*Data shown*
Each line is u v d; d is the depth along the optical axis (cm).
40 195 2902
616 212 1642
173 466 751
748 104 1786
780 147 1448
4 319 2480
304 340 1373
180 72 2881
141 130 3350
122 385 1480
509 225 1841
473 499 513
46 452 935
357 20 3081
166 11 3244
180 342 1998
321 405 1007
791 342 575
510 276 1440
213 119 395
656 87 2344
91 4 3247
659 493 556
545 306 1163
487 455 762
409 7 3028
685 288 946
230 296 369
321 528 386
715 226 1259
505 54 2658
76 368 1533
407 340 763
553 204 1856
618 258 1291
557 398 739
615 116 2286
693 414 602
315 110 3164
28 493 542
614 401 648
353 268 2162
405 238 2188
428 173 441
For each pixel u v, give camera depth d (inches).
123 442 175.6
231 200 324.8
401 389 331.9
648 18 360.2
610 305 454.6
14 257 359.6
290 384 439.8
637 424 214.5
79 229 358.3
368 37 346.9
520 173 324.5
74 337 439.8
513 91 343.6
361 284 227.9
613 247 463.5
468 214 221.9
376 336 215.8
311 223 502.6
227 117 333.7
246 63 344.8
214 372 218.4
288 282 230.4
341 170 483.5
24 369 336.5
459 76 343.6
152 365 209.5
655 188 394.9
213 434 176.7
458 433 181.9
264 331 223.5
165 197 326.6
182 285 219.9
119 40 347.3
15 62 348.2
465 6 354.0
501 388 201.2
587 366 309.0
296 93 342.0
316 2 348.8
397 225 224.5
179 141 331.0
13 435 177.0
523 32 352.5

* * *

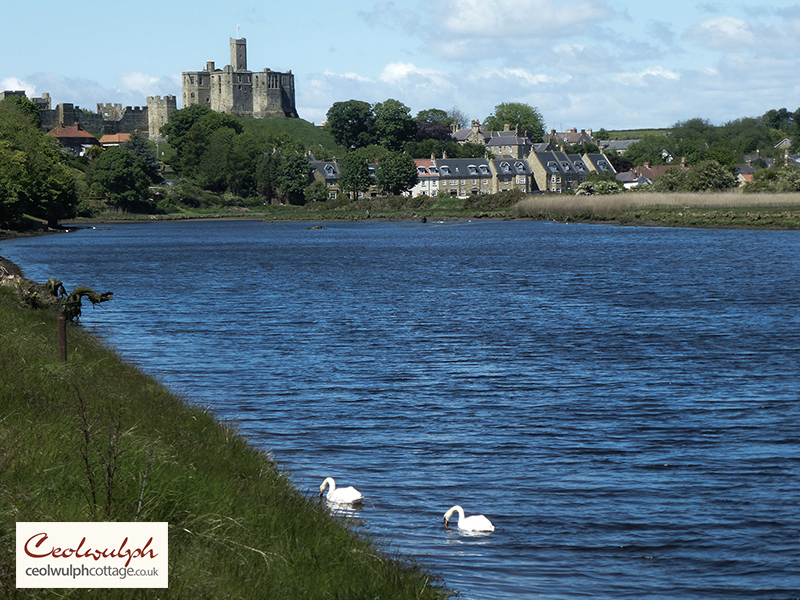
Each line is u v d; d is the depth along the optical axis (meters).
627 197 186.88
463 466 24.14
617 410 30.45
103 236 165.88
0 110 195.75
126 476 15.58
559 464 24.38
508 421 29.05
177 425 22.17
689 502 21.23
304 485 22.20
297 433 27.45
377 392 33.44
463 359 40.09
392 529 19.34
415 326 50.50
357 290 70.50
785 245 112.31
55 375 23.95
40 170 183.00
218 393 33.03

*About this exercise*
From the line containing "optical axis (cm)." down to the line containing "180 342 1998" in the material above, reproduce every line exactly, including the two end lines.

*Result below*
Each line is u v d; d is the depth along the optical axis (cm).
40 195 2902
616 212 1642
173 466 751
748 104 1786
780 147 1448
4 319 2480
304 340 1373
180 72 2881
141 130 3350
122 385 1480
509 225 1841
473 499 513
46 452 935
357 20 3081
166 11 3244
180 342 1998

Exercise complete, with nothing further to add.